New Delhi, Nov 15 : With a view to enhance the investment climate in the country in the wake of strong recovery and the opportunities accorded by a shift in geo-political realities post the Covid-19 pandemic, Union Finance Minister Nirmala Sitharaman on Monday virtually interacted with the Chief Ministers and Finance Ministers of all the states along with Lieutenant Governors of the UTs.
The meeting was attended by the Chief Ministers of Assam, Chhattisgarh, Goa, Haryana, Himachal Pradesh, Karnataka, Madhya Pradesh, Manipur, Meghalaya, Mizoram, Nagaland, Puducherry, Sikkim, Tripura and Uttar Pradesh, along with the Lt Governors of Jammu and Kashmir, and Deputy Chief Ministers of Arunachal Pradesh, Bihar, and Delhi.
State Finance Ministers of Andhra Pradesh, Gujarat, Kerala, Odisha, Punjab, Rajasthan, Tamil Nadu, Telangana, Uttarakhand, West Bengal; and state government officials of Ladakh, Maharashtra, Jharkhand, Andaman and Nicobar, Chandigarh, Dadra and Nagar Haveli and Daman and Diu, and Lakshadweep also attended the meeting.
In her opening remarks, Sitharaman emphasised that the economy has been growing significantly post the second wave of the Covid-19 pandemic and indicators such as imports, exports, PMI manufacturing, digital payments, etc. have already reached pre-pandemic levels.
Sitharaman highlighted that with favourable international perception of India’s growth and in light of the structural, sectoral abd financial reforms undertaken by the government of India, global and domestic investors are upbeat about the investment attractiveness of the country.
The states should leverage this opportunity to scale up investments and growth, she said.
The Finance Minister also said that the government of India has taken concrete steps to increase capital spending and drive an infrastructure and investment-led growth.
Benefits of higher investment in infrastructure manifest in the form of increased employment opportunities, access to market and materials, improved quality of life and empowerment of vulnerable sections, she said.
The Union budget for FY2021-22 has allocated Rs 5.54 lakh crore capital outlay, an increase of 34.5 per cent over last year. Additionally, around Rs 2 lakh crore allocation is for states and autonomous bodies for their capital expenditure. Over and above this, a new incentive scheme was launched by the government for states that could achieve at least 15 per cent of the target set for FY21-22 by the end of the first quarter, 45 per cent by end of the second quarter, and 70 per cent by the end of the third quarter.

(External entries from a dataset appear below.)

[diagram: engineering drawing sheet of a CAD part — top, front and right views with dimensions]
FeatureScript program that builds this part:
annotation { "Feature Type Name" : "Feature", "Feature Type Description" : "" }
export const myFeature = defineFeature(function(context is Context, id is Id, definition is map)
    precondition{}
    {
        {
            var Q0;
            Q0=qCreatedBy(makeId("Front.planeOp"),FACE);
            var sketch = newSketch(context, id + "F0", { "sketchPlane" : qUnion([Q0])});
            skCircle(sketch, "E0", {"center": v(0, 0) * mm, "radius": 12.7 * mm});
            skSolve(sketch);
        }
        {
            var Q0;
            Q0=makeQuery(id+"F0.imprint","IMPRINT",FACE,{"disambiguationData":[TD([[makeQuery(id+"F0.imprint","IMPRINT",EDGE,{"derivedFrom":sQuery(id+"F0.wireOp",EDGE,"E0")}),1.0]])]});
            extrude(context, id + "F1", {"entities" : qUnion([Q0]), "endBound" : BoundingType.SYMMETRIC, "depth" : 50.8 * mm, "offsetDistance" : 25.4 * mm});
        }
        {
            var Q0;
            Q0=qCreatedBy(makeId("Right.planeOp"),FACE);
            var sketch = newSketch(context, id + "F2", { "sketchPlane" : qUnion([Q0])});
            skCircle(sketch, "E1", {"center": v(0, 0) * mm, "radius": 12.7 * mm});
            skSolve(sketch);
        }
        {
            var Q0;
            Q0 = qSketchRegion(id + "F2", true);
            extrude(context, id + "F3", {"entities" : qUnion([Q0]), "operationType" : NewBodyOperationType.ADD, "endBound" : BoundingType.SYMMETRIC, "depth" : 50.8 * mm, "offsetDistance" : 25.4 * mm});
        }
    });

States that achieve their targets become eligible for incremental borrowing. After the end of the first quarter, 11 states got permission to mobilise an additional total amount of Rs 15,271 crore.
Sitharaman further said that the recently-launched national monetisation pipeline includes only Central government assets, while state assets have been out of its purview as of now.
The minister suggested that there is a significant potentially monetisable asset base in states which could be leveraged to enhance the capital available for new infrastructure creation and other social sector pressing priorities.
Sitharaman urged the states to help India become the fastest growing economy in coming years, through facilitating investment attractiveness and expediting ease of doing business measures and undertaking power reforms with regard to reduction in AT&C and ACS-RRR.
The Finance Minister further emphasised that since in many cases land is one of the major bottlenecks for project on-grounding, states must contrive to smoothen land acquisition procedures and create land banks to be tapped at the time of investment.
She urged the states to strengthen their urban local bodies (ULBs) in light of the fact that there has been decidedly a larger allocation to ULBs than earlier.
Since infrastructure projects require technical assistance in addition to financial resources, Sitharaman said that the line ministries and the Department of Economic Affairs would extend all possible cooperation for technical or advisory assistance to the states.
Moreover, the viability gap funding provision will help finance socially relevant but financially unviable projects, especially across social sectors.
The Finance Minister said that she is looking forward to listening from the states and understand their ideas and plans in the direction of investment enhancement.
In the open interaction, each of the states enumerated the list of reforms and pro-active policies they are pursuing to establish good governance and to facilitate investment.
Some of the ideas shared by by the states to facilitate investment promotion during the meeting were: Affidavit-based clearance system; Transparent mechanism for investment facilitation that involves sharing with states; leads of prospective investors who are in touch with the Centre etc.
The states also emphasised the need for a clear-cut policy and SOPs on environment and forest clearances by the government of India, on the lines of ‘Eco-Economics’, and more power to states under forest/environmental matters.
The states also sought fast-track clearance and approval for the externally-aided projects by the government of India.
The states also suggested the need for a legal reassessment and intervention on the legality of conversion of several different types of lands into industrial parks. They also said that there is a need to strengthen the dispute resolution mechanism, post-award contract enforcement etc.
The states sought continuation of the Centre’s scheme of loan for capital expenditure beyond the current financial year.